Problem statement:
Down to the last word, output the records below, skipping any images.

Bounding box prediction data:
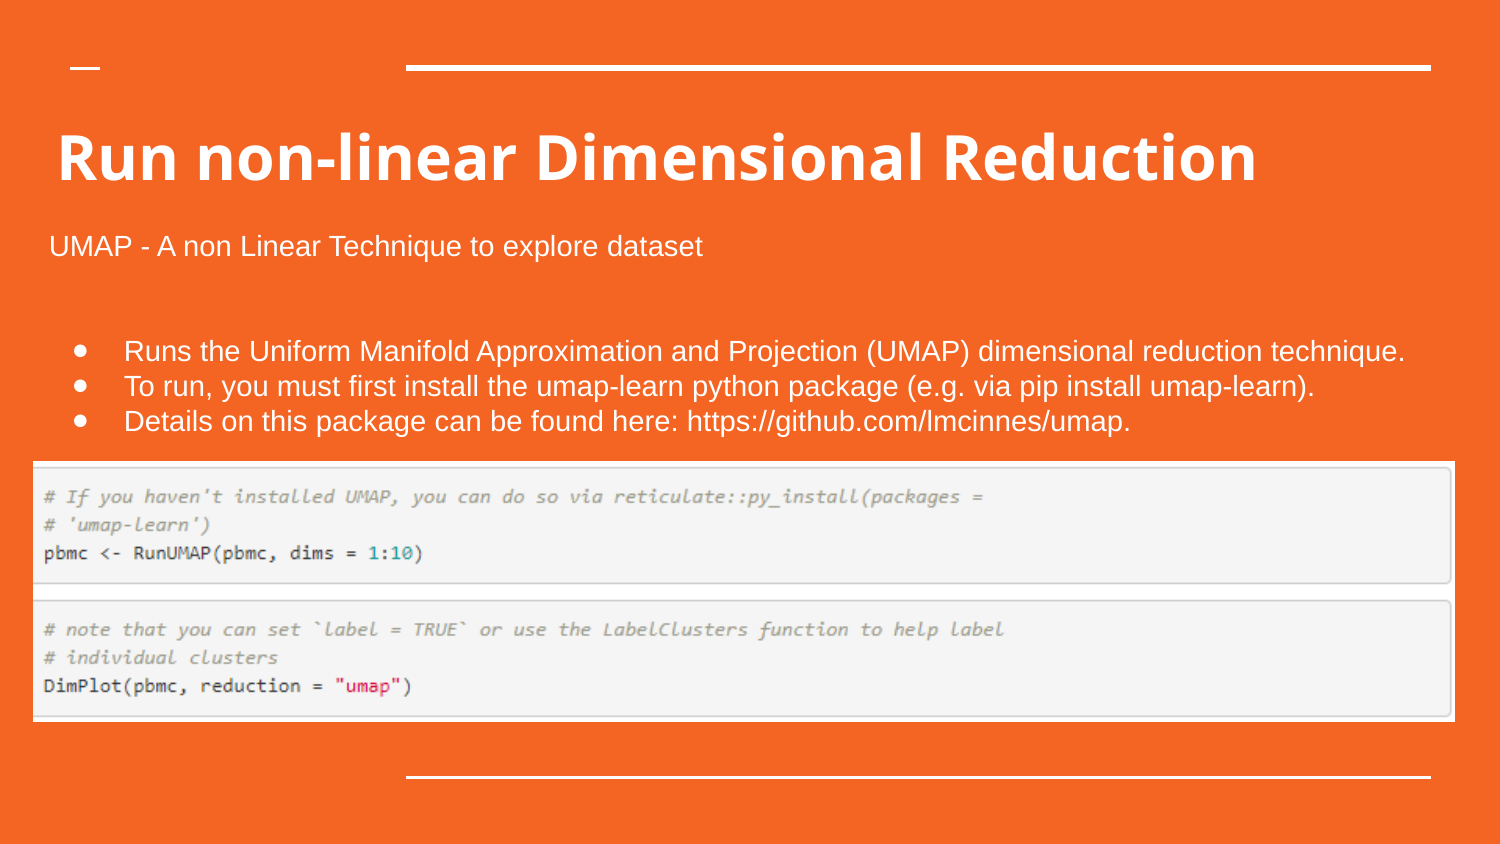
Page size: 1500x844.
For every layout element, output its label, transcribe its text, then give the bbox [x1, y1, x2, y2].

text_box UMAP - A non Linear Technique to explore dataset Runs the Uniform Manifold Approximation and Projection (UMAP) dimensional reduction technique. To run, you must first install the umap-learn python package (e.g. via pip install umap-learn). Details on this package can be found here: https://github.com/lmcinnes/umap. [33, 212, 1491, 705]
picture [33, 460, 1455, 723]
title Run non-linear Dimensional Reduction [41, 103, 1428, 198]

Answer to this problem:
Page size: 1500x844.
For every layout element, output its label, transcribe its text, then give the bbox [x1, y1, x2, y2].

text_box UMAP - A non Linear Technique to explore dataset Runs the Uniform Manifold Approximation and Projection (UMAP) dimensional reduction technique. To run, you must first install the umap-learn python package (e.g. via pip install umap-learn). Details on this package can be found here: https://github.com/lmcinnes/umap. [33, 212, 1491, 705]
picture [33, 460, 1455, 723]
title Run non-linear Dimensional Reduction [41, 103, 1428, 198]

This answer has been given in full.